### Work instruction
Return all the lines below in which the string "δράστης" appears.

Data entries
++++++++

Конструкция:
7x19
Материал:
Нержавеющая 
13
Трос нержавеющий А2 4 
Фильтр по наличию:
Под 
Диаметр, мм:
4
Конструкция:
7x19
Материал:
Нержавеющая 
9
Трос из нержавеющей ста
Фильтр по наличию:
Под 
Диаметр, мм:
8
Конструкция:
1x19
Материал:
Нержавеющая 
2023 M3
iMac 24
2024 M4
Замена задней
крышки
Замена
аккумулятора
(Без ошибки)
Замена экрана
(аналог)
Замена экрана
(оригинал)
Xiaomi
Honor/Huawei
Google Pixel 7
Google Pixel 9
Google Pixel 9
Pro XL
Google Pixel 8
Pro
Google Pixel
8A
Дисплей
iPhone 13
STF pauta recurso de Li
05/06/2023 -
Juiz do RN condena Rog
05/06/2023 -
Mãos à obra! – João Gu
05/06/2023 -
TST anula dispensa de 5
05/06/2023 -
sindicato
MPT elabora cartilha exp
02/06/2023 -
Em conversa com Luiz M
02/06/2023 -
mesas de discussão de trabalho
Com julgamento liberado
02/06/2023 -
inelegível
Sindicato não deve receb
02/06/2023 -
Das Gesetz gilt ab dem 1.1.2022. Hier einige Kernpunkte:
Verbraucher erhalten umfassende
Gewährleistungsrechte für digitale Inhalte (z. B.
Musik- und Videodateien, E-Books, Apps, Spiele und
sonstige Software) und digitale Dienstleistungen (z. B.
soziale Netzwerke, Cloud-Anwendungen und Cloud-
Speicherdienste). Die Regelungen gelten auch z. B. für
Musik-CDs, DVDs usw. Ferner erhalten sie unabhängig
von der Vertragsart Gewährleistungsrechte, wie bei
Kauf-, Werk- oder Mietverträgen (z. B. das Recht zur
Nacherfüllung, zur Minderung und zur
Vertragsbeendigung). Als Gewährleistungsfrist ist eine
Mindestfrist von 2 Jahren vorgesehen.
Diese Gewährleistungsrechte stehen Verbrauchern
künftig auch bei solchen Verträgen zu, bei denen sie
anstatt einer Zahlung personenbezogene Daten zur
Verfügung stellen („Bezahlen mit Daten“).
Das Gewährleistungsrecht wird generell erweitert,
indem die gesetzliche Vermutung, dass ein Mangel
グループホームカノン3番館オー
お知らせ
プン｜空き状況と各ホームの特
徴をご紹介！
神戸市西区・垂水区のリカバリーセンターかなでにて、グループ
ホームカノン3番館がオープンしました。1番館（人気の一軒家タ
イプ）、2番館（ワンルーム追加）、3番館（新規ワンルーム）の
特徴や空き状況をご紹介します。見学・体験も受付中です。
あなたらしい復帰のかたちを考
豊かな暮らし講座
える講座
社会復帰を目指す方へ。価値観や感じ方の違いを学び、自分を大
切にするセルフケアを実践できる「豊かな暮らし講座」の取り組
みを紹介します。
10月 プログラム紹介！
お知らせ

++++++++

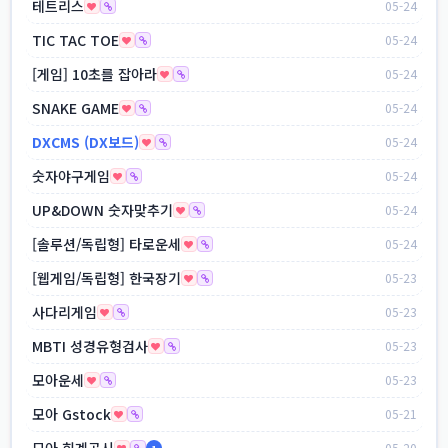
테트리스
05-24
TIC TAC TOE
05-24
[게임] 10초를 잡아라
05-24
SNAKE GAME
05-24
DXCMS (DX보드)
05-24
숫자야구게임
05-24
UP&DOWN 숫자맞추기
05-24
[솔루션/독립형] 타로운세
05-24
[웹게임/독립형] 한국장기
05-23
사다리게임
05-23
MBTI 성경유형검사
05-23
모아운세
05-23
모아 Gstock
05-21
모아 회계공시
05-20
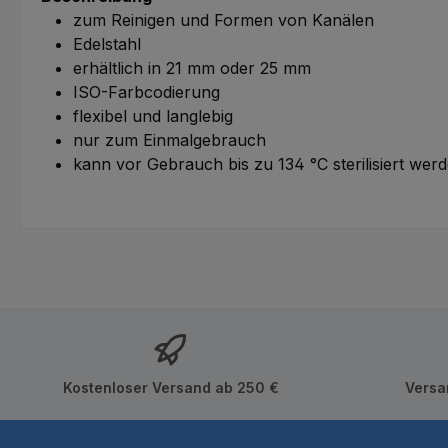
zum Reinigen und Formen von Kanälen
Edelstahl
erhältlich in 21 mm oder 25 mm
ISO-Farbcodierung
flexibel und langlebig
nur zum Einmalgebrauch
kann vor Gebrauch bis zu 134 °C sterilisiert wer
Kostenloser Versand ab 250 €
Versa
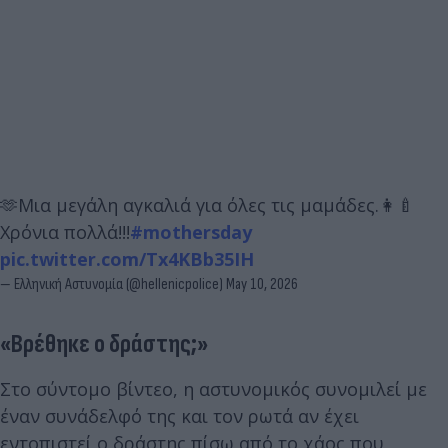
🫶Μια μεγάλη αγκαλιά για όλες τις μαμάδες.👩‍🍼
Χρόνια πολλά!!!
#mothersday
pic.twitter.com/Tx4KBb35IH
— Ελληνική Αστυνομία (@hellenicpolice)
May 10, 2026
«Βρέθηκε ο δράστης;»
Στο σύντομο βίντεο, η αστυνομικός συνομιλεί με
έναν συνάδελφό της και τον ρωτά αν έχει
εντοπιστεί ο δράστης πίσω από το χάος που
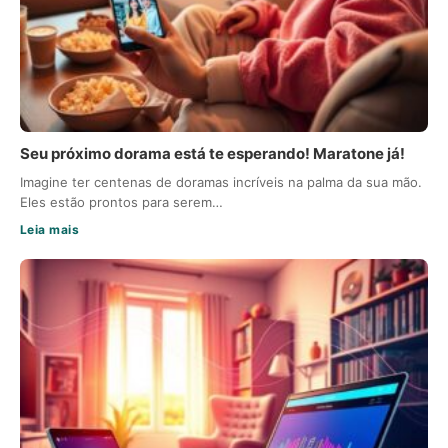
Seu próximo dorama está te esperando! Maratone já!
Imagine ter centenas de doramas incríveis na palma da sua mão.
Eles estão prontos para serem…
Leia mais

++++++++

### Answer to this problem
«Βρέθηκε ο δράστης;»
εντοπιστεί ο δράστης πίσω από το χάος που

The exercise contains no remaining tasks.